Task item »
For the word "bottom", state how many lines of the listing below contain it. Give the number and nothing more.

Data supplied »
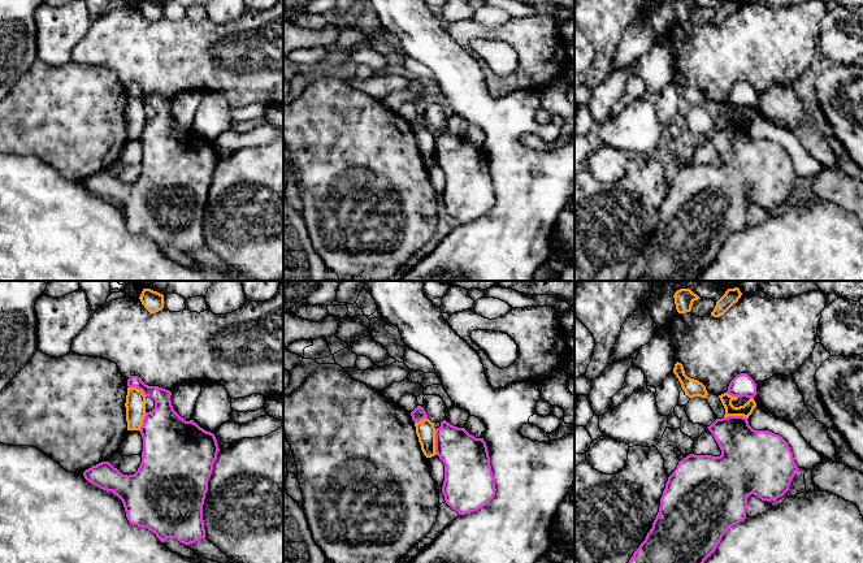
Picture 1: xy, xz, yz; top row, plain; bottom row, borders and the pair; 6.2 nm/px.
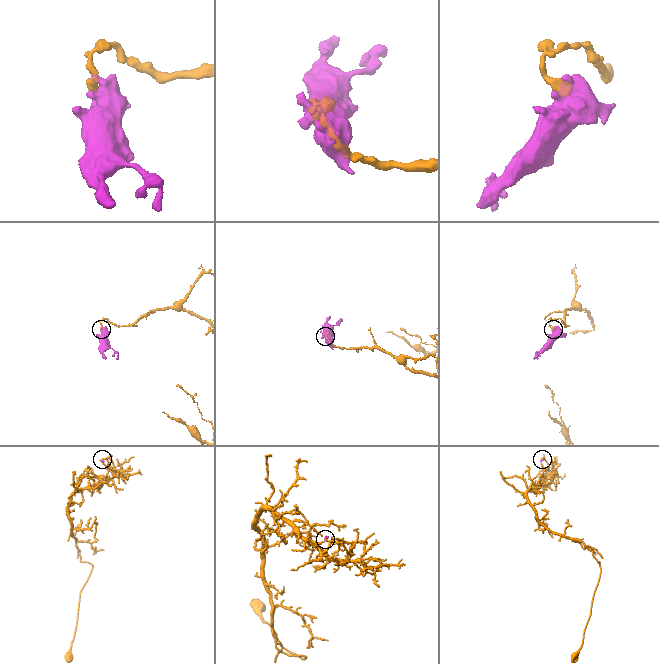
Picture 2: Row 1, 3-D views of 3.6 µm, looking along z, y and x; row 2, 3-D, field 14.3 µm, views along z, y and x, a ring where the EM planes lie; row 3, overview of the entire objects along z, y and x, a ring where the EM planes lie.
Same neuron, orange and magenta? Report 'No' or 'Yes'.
--
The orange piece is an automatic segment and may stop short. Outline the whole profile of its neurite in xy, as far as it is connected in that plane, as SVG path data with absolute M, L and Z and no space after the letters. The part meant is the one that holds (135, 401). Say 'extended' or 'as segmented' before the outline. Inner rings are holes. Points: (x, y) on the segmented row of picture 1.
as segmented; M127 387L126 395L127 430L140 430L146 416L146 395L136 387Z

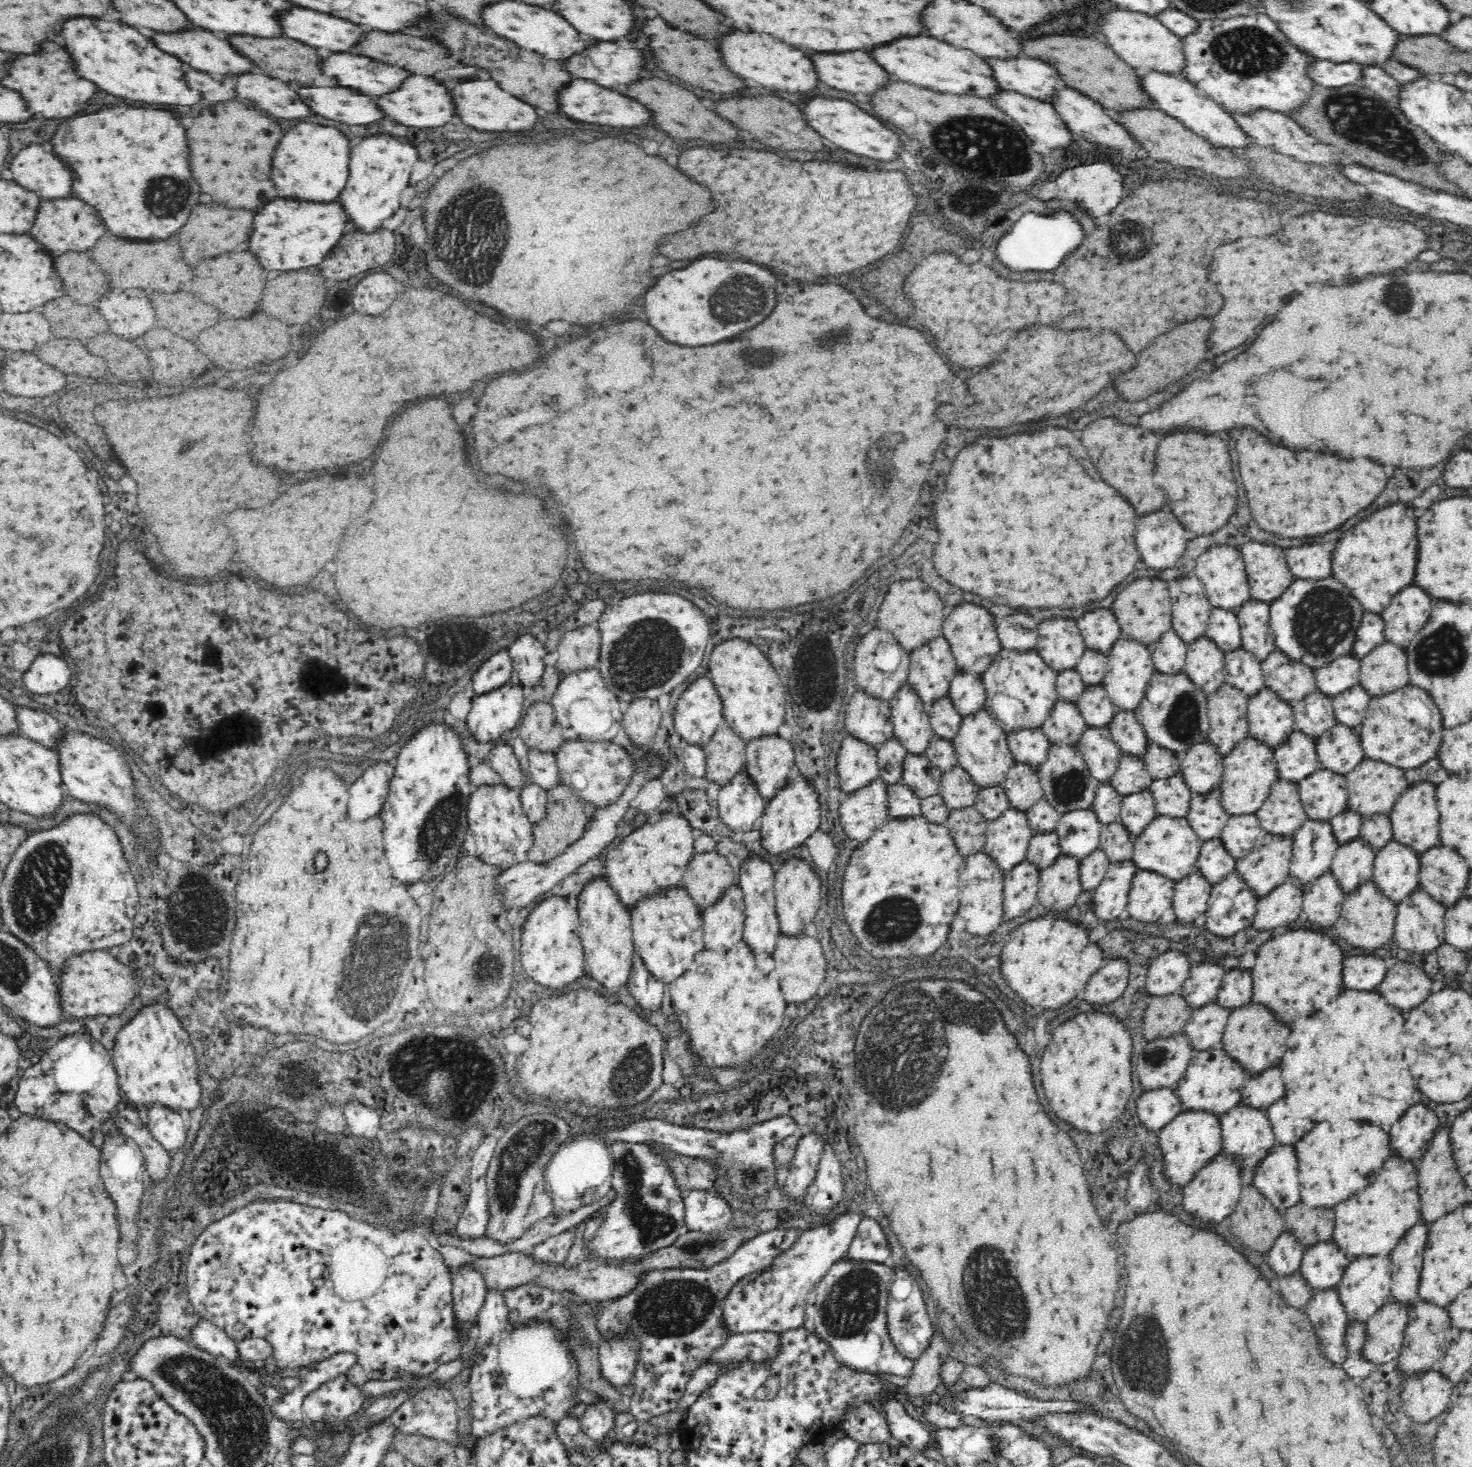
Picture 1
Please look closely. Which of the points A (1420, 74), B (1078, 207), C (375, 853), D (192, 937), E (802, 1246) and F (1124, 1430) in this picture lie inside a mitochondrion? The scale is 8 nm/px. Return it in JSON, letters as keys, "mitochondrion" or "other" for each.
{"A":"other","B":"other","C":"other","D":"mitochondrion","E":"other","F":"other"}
* * *
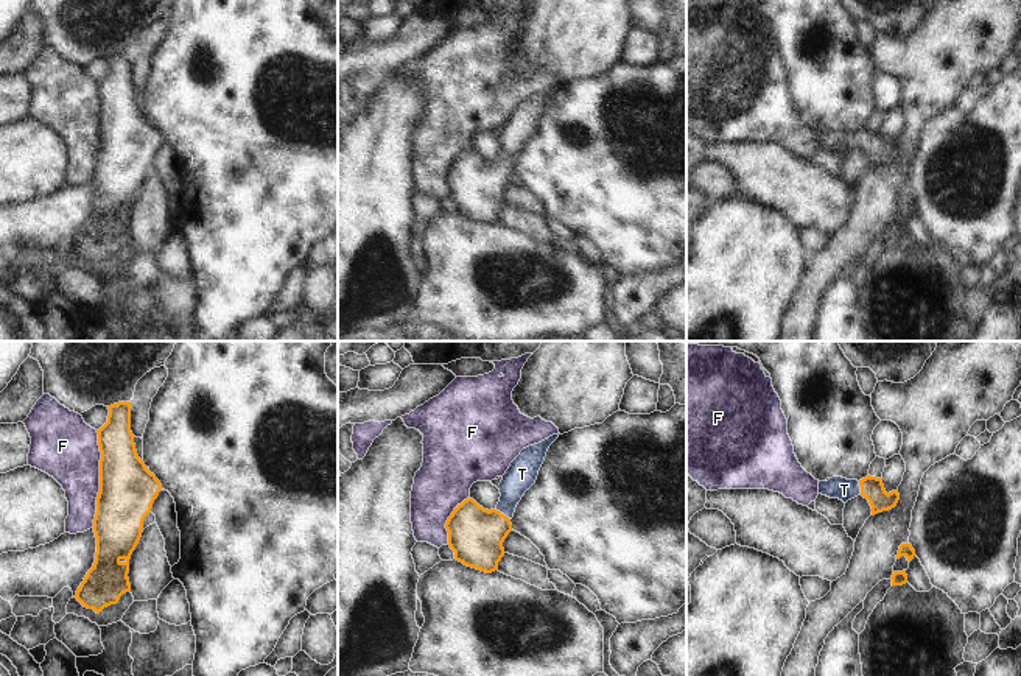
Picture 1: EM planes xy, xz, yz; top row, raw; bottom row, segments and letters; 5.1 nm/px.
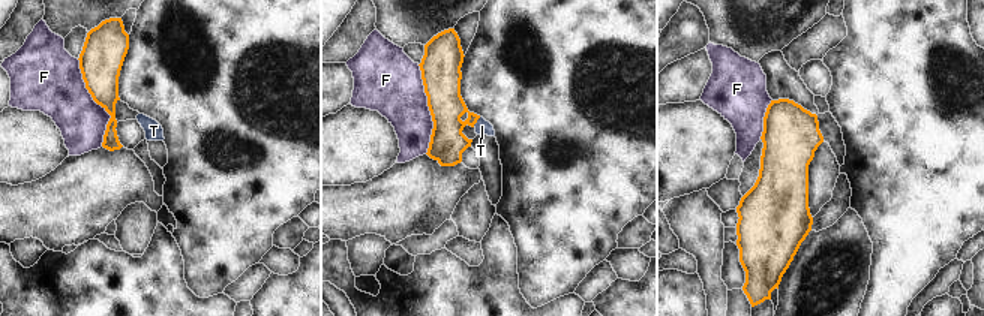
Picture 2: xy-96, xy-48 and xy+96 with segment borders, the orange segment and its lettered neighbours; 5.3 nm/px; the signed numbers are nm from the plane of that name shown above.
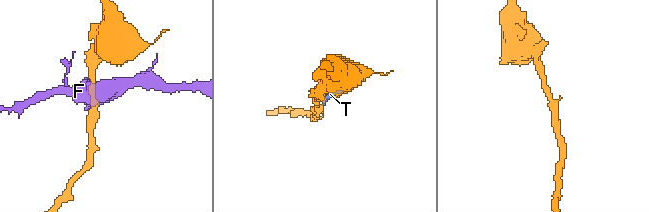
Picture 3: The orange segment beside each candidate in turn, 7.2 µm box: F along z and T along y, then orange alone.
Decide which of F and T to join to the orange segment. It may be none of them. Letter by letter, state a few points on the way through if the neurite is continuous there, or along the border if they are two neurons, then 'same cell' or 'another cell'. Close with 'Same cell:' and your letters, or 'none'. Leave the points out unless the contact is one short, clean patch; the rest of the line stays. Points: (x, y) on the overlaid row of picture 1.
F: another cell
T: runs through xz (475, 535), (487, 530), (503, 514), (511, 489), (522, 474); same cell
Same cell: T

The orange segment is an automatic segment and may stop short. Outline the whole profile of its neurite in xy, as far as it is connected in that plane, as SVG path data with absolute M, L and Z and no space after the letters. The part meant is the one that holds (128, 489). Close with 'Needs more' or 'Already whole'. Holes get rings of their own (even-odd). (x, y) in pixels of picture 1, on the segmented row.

Solution for this problem »
2